§ Task requirements
Reproduce every line of the data below verbatim, keeping each one in its original order.

(Task inputs begins)

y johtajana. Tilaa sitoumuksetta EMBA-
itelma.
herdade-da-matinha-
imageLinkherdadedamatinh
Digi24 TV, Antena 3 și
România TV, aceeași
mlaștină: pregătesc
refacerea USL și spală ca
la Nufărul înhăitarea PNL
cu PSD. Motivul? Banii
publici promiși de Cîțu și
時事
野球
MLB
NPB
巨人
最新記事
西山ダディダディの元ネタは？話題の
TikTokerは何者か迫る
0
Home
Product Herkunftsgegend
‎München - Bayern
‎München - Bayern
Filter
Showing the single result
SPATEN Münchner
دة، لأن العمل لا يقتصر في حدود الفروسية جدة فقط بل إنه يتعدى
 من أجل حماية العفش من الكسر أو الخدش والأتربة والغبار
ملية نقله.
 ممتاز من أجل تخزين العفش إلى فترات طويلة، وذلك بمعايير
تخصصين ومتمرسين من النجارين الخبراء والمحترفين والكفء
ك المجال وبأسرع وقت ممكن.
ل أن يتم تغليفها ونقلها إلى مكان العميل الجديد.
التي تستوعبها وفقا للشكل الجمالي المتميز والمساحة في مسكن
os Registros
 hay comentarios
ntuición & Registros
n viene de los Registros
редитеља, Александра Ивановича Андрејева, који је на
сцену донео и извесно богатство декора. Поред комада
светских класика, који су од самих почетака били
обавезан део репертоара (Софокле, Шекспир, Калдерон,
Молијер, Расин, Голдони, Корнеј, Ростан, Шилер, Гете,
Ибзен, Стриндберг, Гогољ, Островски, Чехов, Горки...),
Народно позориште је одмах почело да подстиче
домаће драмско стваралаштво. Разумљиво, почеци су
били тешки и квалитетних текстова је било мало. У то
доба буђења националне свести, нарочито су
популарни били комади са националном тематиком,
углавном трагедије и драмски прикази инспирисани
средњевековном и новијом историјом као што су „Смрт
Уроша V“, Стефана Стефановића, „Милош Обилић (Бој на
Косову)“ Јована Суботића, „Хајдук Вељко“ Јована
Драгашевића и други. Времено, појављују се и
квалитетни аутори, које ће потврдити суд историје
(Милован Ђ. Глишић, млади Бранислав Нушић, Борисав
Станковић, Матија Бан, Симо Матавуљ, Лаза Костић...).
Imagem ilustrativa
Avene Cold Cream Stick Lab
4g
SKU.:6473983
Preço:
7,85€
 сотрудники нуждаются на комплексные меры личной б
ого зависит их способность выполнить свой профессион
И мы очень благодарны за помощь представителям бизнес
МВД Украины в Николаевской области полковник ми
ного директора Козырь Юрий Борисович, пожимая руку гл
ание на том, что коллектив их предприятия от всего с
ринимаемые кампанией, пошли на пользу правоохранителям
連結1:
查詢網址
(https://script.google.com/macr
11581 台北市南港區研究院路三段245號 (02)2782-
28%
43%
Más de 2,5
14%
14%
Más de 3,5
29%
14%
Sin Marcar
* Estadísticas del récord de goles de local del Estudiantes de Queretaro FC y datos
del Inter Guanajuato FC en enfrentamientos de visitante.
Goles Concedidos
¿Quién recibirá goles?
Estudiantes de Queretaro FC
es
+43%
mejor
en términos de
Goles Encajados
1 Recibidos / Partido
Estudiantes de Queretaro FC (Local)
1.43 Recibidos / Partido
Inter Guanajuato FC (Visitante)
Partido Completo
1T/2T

(Task inputs ends)

§ Expected answer
y johtajana. Tilaa sitoumuksetta EMBA-
itelma.
herdade-da-matinha-
imageLinkherdadedamatinh
Digi24 TV, Antena 3 și
România TV, aceeași
mlaștină: pregătesc
refacerea USL și spală ca
la Nufărul înhăitarea PNL
cu PSD. Motivul? Banii
publici promiși de Cîțu și
時事
野球
MLB
NPB
巨人
最新記事
西山ダディダディの元ネタは？話題の
TikTokerは何者か迫る
0
Home
Product Herkunftsgegend
‎München - Bayern
‎München - Bayern
Filter
Showing the single result
SPATEN Münchner
دة، لأن العمل لا يقتصر في حدود الفروسية جدة فقط بل إنه يتعدى
 من أجل حماية العفش من الكسر أو الخدش والأتربة والغبار
ملية نقله.
 ممتاز من أجل تخزين العفش إلى فترات طويلة، وذلك بمعايير
تخصصين ومتمرسين من النجارين الخبراء والمحترفين والكفء
ك المجال وبأسرع وقت ممكن.
ل أن يتم تغليفها ونقلها إلى مكان العميل الجديد.
التي تستوعبها وفقا للشكل الجمالي المتميز والمساحة في مسكن
os Registros
 hay comentarios
ntuición & Registros
n viene de los Registros
редитеља, Александра Ивановича Андрејева, који је на
сцену донео и извесно богатство декора. Поред комада
светских класика, који су од самих почетака били
обавезан део репертоара (Софокле, Шекспир, Калдерон,
Молијер, Расин, Голдони, Корнеј, Ростан, Шилер, Гете,
Ибзен, Стриндберг, Гогољ, Островски, Чехов, Горки...),
Народно позориште је одмах почело да подстиче
домаће драмско стваралаштво. Разумљиво, почеци су
били тешки и квалитетних текстова је било мало. У то
доба буђења националне свести, нарочито су
популарни били комади са националном тематиком,
углавном трагедије и драмски прикази инспирисани
средњевековном и новијом историјом као што су „Смрт
Уроша V“, Стефана Стефановића, „Милош Обилић (Бој на
Косову)“ Јована Суботића, „Хајдук Вељко“ Јована
Драгашевића и други. Времено, појављују се и
квалитетни аутори, које ће потврдити суд историје
(Милован Ђ. Глишић, млади Бранислав Нушић, Борисав
Станковић, Матија Бан, Симо Матавуљ, Лаза Костић...).
Imagem ilustrativa
Avene Cold Cream Stick Lab
4g
SKU.:6473983
Preço:
7,85€
 сотрудники нуждаются на комплексные меры личной б
ого зависит их способность выполнить свой профессион
И мы очень благодарны за помощь представителям бизнес
МВД Украины в Николаевской области полковник ми
ного директора Козырь Юрий Борисович, пожимая руку гл
ание на том, что коллектив их предприятия от всего с
ринимаемые кампанией, пошли на пользу правоохранителям
連結1:
查詢網址
(https://script.google.com/macr
11581 台北市南港區研究院路三段245號 (02)2782-
28%
43%
Más de 2,5
14%
14%
Más de 3,5
29%
14%
Sin Marcar
* Estadísticas del récord de goles de local del Estudiantes de Queretaro FC y datos
del Inter Guanajuato FC en enfrentamientos de visitante.
Goles Concedidos
¿Quién recibirá goles?
Estudiantes de Queretaro FC
es
+43%
mejor
en términos de
Goles Encajados
1 Recibidos / Partido
Estudiantes de Queretaro FC (Local)
1.43 Recibidos / Partido
Inter Guanajuato FC (Visitante)
Partido Completo
1T/2T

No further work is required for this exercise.